- Exercise inputs -
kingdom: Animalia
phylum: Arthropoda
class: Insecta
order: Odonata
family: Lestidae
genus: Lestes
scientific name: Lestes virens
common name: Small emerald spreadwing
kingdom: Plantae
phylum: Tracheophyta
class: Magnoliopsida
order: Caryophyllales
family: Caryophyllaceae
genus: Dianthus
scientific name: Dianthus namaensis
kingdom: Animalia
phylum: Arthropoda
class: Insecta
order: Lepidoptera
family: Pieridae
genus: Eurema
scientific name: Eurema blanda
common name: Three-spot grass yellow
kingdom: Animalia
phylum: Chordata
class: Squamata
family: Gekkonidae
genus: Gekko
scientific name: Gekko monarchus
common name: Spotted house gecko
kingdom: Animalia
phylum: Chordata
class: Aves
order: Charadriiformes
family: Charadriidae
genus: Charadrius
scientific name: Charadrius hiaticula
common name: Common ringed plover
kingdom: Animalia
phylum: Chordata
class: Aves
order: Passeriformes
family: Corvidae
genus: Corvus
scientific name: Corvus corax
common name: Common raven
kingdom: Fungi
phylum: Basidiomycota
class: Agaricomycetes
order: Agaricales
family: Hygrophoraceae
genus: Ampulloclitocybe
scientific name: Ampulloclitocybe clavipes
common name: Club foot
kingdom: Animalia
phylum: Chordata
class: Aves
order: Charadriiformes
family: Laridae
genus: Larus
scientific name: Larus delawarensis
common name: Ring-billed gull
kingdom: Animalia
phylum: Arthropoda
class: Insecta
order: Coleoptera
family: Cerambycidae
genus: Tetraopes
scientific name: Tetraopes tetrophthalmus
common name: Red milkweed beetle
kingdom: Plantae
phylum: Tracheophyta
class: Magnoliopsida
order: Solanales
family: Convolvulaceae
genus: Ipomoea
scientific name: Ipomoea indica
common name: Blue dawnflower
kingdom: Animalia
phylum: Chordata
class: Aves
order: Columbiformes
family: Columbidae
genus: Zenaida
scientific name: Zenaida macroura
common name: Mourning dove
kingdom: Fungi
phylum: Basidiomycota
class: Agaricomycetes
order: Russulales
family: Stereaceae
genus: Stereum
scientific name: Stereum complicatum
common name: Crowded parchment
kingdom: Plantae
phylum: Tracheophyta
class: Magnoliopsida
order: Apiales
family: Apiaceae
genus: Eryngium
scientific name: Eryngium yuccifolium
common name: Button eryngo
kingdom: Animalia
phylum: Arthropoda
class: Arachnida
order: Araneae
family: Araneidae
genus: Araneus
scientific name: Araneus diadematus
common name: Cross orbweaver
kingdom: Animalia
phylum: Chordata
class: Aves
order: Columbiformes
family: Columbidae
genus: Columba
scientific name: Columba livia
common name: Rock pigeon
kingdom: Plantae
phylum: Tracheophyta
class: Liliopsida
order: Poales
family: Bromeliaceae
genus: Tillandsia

- Given exercise -
In every line of the entries above, swap "common name" for "vernacular name" and leave everything else unchanged.

- Response to this task -
kingdom: Animalia
phylum: Arthropoda
class: Insecta
order: Odonata
family: Lestidae
genus: Lestes
scientific name: Lestes virens
vernacular name: Small emerald spreadwing
kingdom: Plantae
phylum: Tracheophyta
class: Magnoliopsida
order: Caryophyllales
family: Caryophyllaceae
genus: Dianthus
scientific name: Dianthus namaensis
kingdom: Animalia
phylum: Arthropoda
class: Insecta
order: Lepidoptera
family: Pieridae
genus: Eurema
scientific name: Eurema blanda
vernacular name: Three-spot grass yellow
kingdom: Animalia
phylum: Chordata
class: Squamata
family: Gekkonidae
genus: Gekko
scientific name: Gekko monarchus
vernacular name: Spotted house gecko
kingdom: Animalia
phylum: Chordata
class: Aves
order: Charadriiformes
family: Charadriidae
genus: Charadrius
scientific name: Charadrius hiaticula
vernacular name: Common ringed plover
kingdom: Animalia
phylum: Chordata
class: Aves
order: Passeriformes
family: Corvidae
genus: Corvus
scientific name: Corvus corax
vernacular name: Common raven
kingdom: Fungi
phylum: Basidiomycota
class: Agaricomycetes
order: Agaricales
family: Hygrophoraceae
genus: Ampulloclitocybe
scientific name: Ampulloclitocybe clavipes
vernacular name: Club foot
kingdom: Animalia
phylum: Chordata
class: Aves
order: Charadriiformes
family: Laridae
genus: Larus
scientific name: Larus delawarensis
vernacular name: Ring-billed gull
kingdom: Animalia
phylum: Arthropoda
class: Insecta
order: Coleoptera
family: Cerambycidae
genus: Tetraopes
scientific name: Tetraopes tetrophthalmus
vernacular name: Red milkweed beetle
kingdom: Plantae
phylum: Tracheophyta
class: Magnoliopsida
order: Solanales
family: Convolvulaceae
genus: Ipomoea
scientific name: Ipomoea indica
vernacular name: Blue dawnflower
kingdom: Animalia
phylum: Chordata
class: Aves
order: Columbiformes
family: Columbidae
genus: Zenaida
scientific name: Zenaida macroura
vernacular name: Mourning dove
kingdom: Fungi
phylum: Basidiomycota
class: Agaricomycetes
order: Russulales
family: Stereaceae
genus: Stereum
scientific name: Stereum complicatum
vernacular name: Crowded parchment
kingdom: Plantae
phylum: Tracheophyta
class: Magnoliopsida
order: Apiales
family: Apiaceae
genus: Eryngium
scientific name: Eryngium yuccifolium
vernacular name: Button eryngo
kingdom: Animalia
phylum: Arthropoda
class: Arachnida
order: Araneae
family: Araneidae
genus: Araneus
scientific name: Araneus diadematus
vernacular name: Cross orbweaver
kingdom: Animalia
phylum: Chordata
class: Aves
order: Columbiformes
family: Columbidae
genus: Columba
scientific name: Columba livia
vernacular name: Rock pigeon
kingdom: Plantae
phylum: Tracheophyta
class: Liliopsida
order: Poales
family: Bromeliaceae
genus: Tillandsia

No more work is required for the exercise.